Vertical Corrections to Lens Profiles using Lightroom

Andrew Beck All Authors, Andrew Leave a Comment

Photographing with wide-angle lenses is not always as easy as it may first seem. For one, you need to think a lot more about composition when you are capturing such a wide field of view, you need to be aware of any potential obstructions and distractions as well. But even once you have gone through the usual checklist and tripped the shutter there are a number of things that you need to take into consideration in post processing too.

The other day when I was processing images from my recent trip to Kenya and the Masai Mara I came across this RAW image:

Original Import

I remember the sighting so well and I remember composing in a manner which eliminated some distracting elements to the left of frame and to include some space for the giraffe on the right to look into. Now you will be forgiven for wondering if we experienced gale force winds on the plains of the Mara when you look at the giraffe on the right of frame. See how he looks like he’s about to keel over?

Well that’s the result of the distortion that many wide-angle lenses have on the periphery of the frame.

No problem though, Lightroom has a panel titled “Lens Corrections” and all you need to do is check a box and the lens profile (a Canon 16 – 35mm f/2.8 USM in this case)  will be loaded and the image distortion corrected. Here’s how Lightroom corrected this particular image:

Lens-Correction

There is a definite change in the distortion of the image and a noticeable difference in the vignette on the fringes of the frame but our Giraffe still looks a little bit lob-sided  Moving from the “Profile” tab in the Lens Corrections menu to the “Manual” tab we are now presented with a number of options to manually correct distortion in the image.
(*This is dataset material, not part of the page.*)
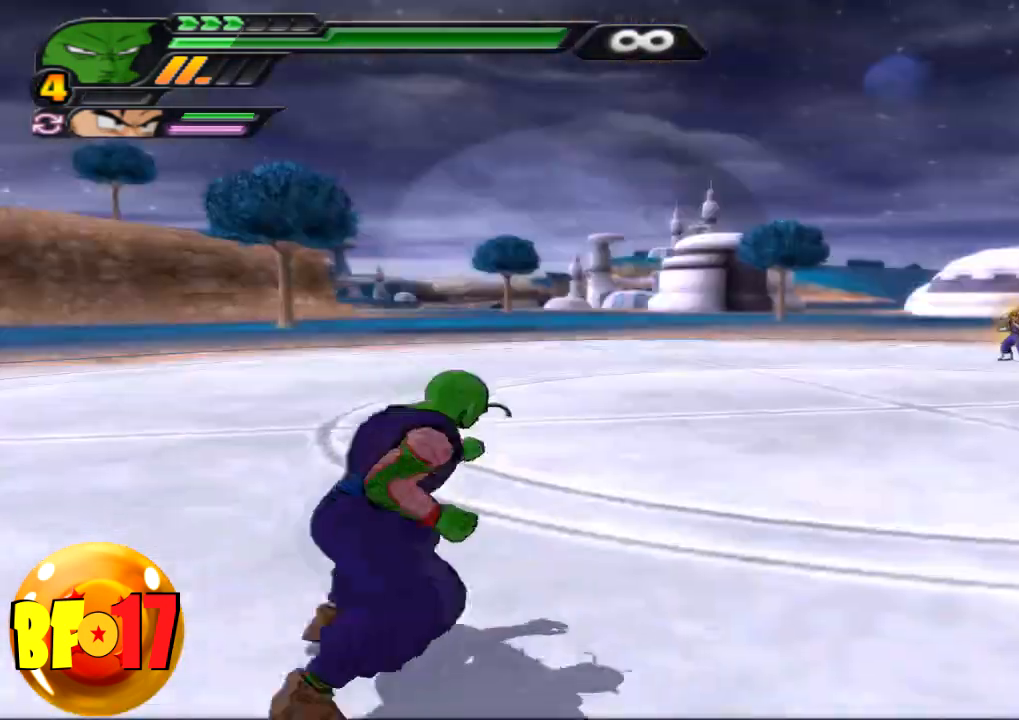
{"buttons": [], "left_stick": "up", "right_stick": "center", "events": [[33, "CROSS", "down"], [167, "CROSS", "up"], [200, "SQUARE", "down"], [334, "SQUARE", "up"]]}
Before we move any further I need to say that Lightroom does a damn good job of correcting the distortion 90% of the time – especially when the subject is in the middle of the frame (where any distortion is minimal), but there are extreme circumstances like this where you may need to dive a bit deeper.

Why is this necessary on this image – well we have possibly the most “vertically” orientated wildlife subject positioned right on the edge of our frame where distortion is at its greatest. A great learning example!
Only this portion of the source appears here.